In 1972, Williams ran in the Democratic primary for the U.S. Senate seat formerly held by the late Richard Russell, Jr. He polled 46,153 votes (6.4 percent). The nomination and the election went to fellow Democrat Sam Nunn. In 1974, Williams was elected to the Georgia Senate where he served five terms as a Democrat, until 1984. In 1985, he was elected to the Atlanta City Council, serving for five years, until his election in 1989 when he ran for Mayor of Atlanta but lost to Maynard Jackson. That same year Williams successfully campaigned for a seat on the DeKalb County, Georgia County Commission which he held until 1994. Williams supported former Georgia Governor Jimmy Carter for president in 1976 but surprised many Black civil rights figures in 1980 by joining Ralph Abernathy and Charles Evers in endorsing Ronald Reagan. By 1984, however, he had soured on Reagan's policies, and returned to the Democrats to support Walter F. Mondale.

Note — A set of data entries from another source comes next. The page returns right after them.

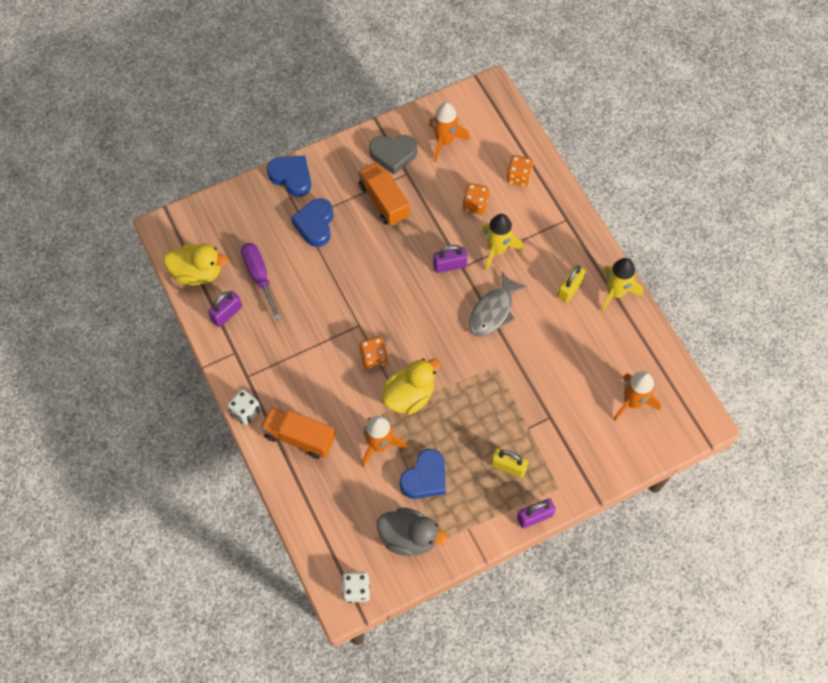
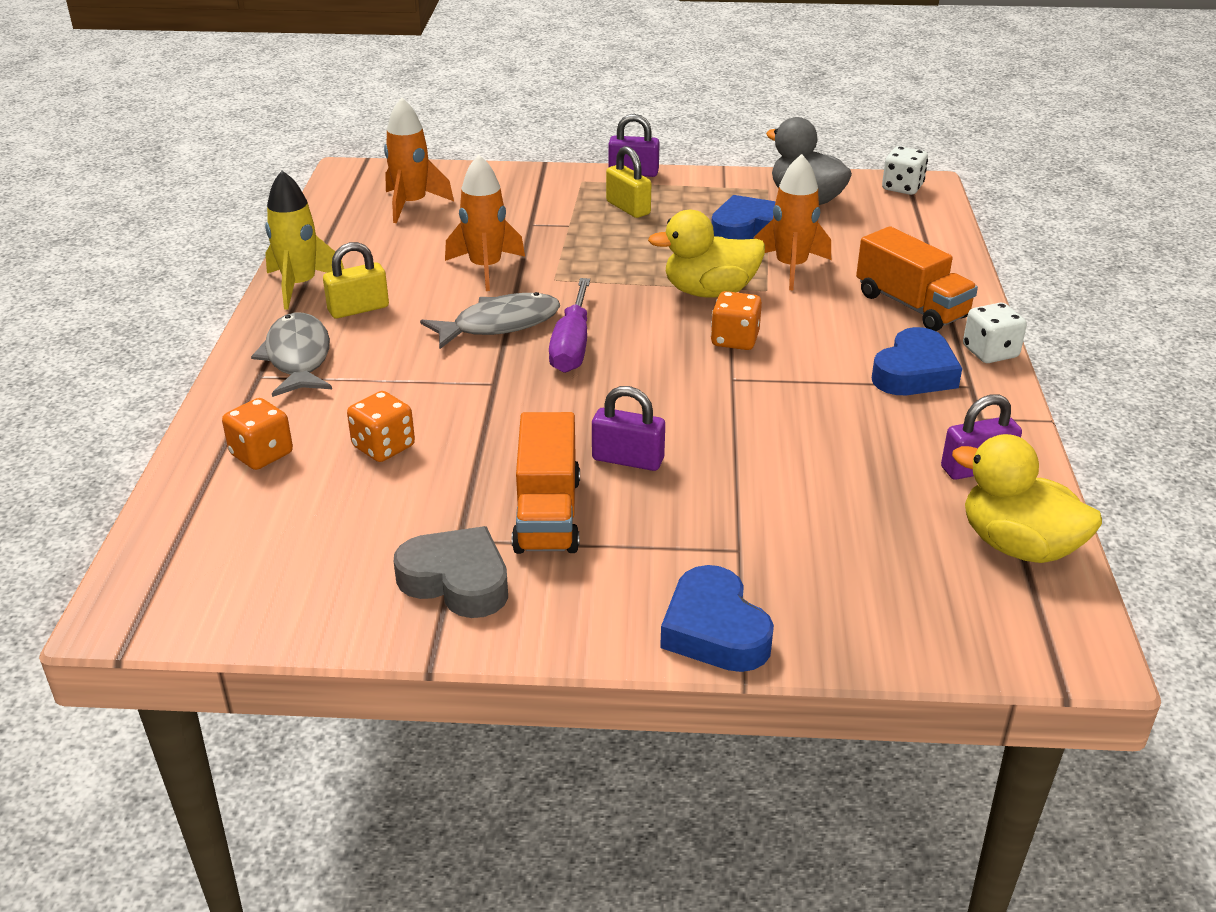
camera: 150 degrees left, 30 degrees down
(259, 276) = (883, 495): purple screwdriver -> purple screwdriver (572, 345)
(315, 225) = (717, 530): blue heart -> blue heart (914, 373)
(444, 141) = (329, 560): orange rocket -> orange rocket (485, 268)
(449, 265) = (513, 391): purple padlock -> purple padlock (628, 459)
(497, 249) = (414, 382): yellow rocket -> none
(562, 239) = (298, 358): none -> grey fish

Williams delivering a speech at a rally, 1974.

On January 17, 1987, Williams led a "March Against Fear and Intimidation" in Forsyth County, Georgia, which at the time (before becoming a major exurb of northern metro Atlanta) had no non-white residents. The ninety marchers were assaulted with stones and other objects by several hundred counter-demonstrators led by the Nationalist Movement and Ku Klux Klan. The following week 20,000, including senior civil rights leaders and government officials marched. Forsyth County began to slowly integrate in the following years with the expansion of the Atlanta suburbs. In 1971, Hosea Williams founded a non-profit foundation, Hosea Feed the Hungry and Homeless, widely known in Atlanta for providing hot meals, haircuts, clothing, and other services for the needy on Thanksgiving, Christmas, Martin Luther King Jr. Day and Easter Sunday each year. Williams' daughter Elizabeth Omilami serves as head of the foundation. In 1974, Williams organized the International Wrestling League (IWL), based in Atlanta, with Thunderbolt Patterson serving as president. Among other entrepreneurial endeavors, he founded Hosea Williams Bail Bonds Inc, a bail bond agency located in Decatur, Ga.

==Family and death==
In early 1951, Williams married Juanita Terry. Together, Williams and Terry had eight children. Williams died at Piedmont Hospital in Atlanta, after a three-year battle with cancer on November 16, 2000. Funeral services were held at the historic Ebenezer Baptist Church, where close friend Martin Luther King Jr., was once the co-pastor. Williams was preceded in death by his wife three months prior and by his son Hosea II two years earlier. Williams is interred at Lincoln Cemetery.

== Legacy==
Williams’ first comprehensive biography, Hosea Williams: A Lifetime of Defiance and Protest, was written by Dr. Rolundus R. Rice, an educator and historian who currently serves as COO and Vice President of Student Affairs at Tuskegee University. Rice traces Williams's journey from a local activist in Georgia to a national leader and one of Martin Luther King Jr.'s chief lieutenants.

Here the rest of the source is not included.